After dominating smartphone photography this year with the brilliant Huawei P30 Pro, the company wasted very little time at offering a cost effective option that focuses on providing plenty of value. Released earlier this year, the Huawei Y9 Prime has gone head-to-head with the Google Pixel 3a in the more modest price category, and it sports several distinctive features which help it compete.
An eye-catching 6.59″ screen, with a FHD+ LCD Full View panel may be a bit oversaturated at times, but ensures that pretty much everything looks gorgeous on display. A 1080×2340 resolution sure helps with that, but the main thing of note here is the (almost) edge-to-edge screen with very thin bezels on the top and sides.
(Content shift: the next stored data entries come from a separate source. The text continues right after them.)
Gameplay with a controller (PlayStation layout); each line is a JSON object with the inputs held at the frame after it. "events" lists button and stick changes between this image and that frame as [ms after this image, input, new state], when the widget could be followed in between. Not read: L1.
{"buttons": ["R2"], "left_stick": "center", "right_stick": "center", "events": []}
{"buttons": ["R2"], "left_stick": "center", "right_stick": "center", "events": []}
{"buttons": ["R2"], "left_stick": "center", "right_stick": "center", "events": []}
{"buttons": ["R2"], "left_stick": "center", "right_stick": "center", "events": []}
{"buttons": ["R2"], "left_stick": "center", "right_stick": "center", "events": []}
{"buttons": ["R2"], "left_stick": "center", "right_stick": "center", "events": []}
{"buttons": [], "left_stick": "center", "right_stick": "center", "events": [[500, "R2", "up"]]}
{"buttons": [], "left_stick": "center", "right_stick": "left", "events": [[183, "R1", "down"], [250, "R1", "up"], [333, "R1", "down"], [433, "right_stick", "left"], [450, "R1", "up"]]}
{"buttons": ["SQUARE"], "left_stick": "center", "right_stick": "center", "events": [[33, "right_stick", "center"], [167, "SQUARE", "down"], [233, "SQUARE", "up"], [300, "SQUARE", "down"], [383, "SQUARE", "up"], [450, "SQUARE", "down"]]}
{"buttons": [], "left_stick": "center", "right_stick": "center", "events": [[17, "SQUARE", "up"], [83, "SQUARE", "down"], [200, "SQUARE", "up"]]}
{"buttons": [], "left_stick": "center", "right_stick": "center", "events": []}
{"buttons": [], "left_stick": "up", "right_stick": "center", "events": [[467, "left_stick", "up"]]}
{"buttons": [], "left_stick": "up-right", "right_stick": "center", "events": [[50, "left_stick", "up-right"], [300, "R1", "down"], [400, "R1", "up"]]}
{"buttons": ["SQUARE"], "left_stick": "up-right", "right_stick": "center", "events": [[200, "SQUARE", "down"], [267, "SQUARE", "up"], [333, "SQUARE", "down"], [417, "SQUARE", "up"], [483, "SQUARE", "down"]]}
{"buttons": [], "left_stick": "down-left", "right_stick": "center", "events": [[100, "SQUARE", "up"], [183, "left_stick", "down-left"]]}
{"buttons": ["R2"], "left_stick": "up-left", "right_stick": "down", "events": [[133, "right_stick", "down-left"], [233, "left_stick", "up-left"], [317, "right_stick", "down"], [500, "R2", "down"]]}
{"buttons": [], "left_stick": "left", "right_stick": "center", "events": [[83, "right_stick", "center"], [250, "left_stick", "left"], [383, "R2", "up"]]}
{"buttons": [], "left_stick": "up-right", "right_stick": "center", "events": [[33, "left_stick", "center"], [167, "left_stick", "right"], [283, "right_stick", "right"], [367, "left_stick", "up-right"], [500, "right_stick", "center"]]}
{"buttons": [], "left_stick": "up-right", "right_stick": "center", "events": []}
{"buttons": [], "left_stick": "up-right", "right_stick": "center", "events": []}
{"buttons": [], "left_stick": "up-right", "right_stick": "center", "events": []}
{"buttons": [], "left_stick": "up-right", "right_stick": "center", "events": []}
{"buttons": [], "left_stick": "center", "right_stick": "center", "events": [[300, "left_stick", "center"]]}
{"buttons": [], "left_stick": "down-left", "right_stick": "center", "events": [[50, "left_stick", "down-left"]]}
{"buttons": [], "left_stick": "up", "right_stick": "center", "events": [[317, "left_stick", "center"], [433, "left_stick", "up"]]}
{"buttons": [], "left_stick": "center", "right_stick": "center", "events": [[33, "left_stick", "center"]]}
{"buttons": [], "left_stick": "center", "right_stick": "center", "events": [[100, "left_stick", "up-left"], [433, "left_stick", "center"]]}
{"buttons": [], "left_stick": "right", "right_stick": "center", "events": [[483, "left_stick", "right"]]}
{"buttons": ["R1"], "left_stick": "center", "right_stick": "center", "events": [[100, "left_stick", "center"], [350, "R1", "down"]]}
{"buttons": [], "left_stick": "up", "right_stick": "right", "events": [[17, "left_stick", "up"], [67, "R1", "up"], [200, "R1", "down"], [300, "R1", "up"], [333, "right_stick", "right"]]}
Seeing as bezels and notches are, oddly, the most highly debated feature (or eyesore) of phones, Huawei have made the crowd-pleasing move of offloading most of this real estate to a pop-up front-facing camera. This eliminates the need for any type of notch so there’s no awkward patch when streaming content.
Although it lacks the depth and contrast of a more high-end screen like AMOLED, there’s nothing here that would suggest any shortcuts or cheap tricks involved to lower the costs. Huawei are, admirably, concerned with providing value here – this is one of the best displays in this price range you’ll find, anywhere.
Of course, the pop-up camera has its own issues. I would personally rather a dew-drop notch then have to worry about a little robotic carriage staying functional throughout the life of the phone. You’ll have to take extra care of this thing, and ensure no dust gets in the motorised carriage.
Other than that, Huawei have clearly followed down the line of the Huawei P30 Pro when it comes to design. It’s chunky, but not overly so, with a slim and tall profile that looks attractive and modern. At 163.5 x 77.3 x 8.8mm and around 196.8 grams, the device fits in hand comfortably despite not being the most lightweight on the market.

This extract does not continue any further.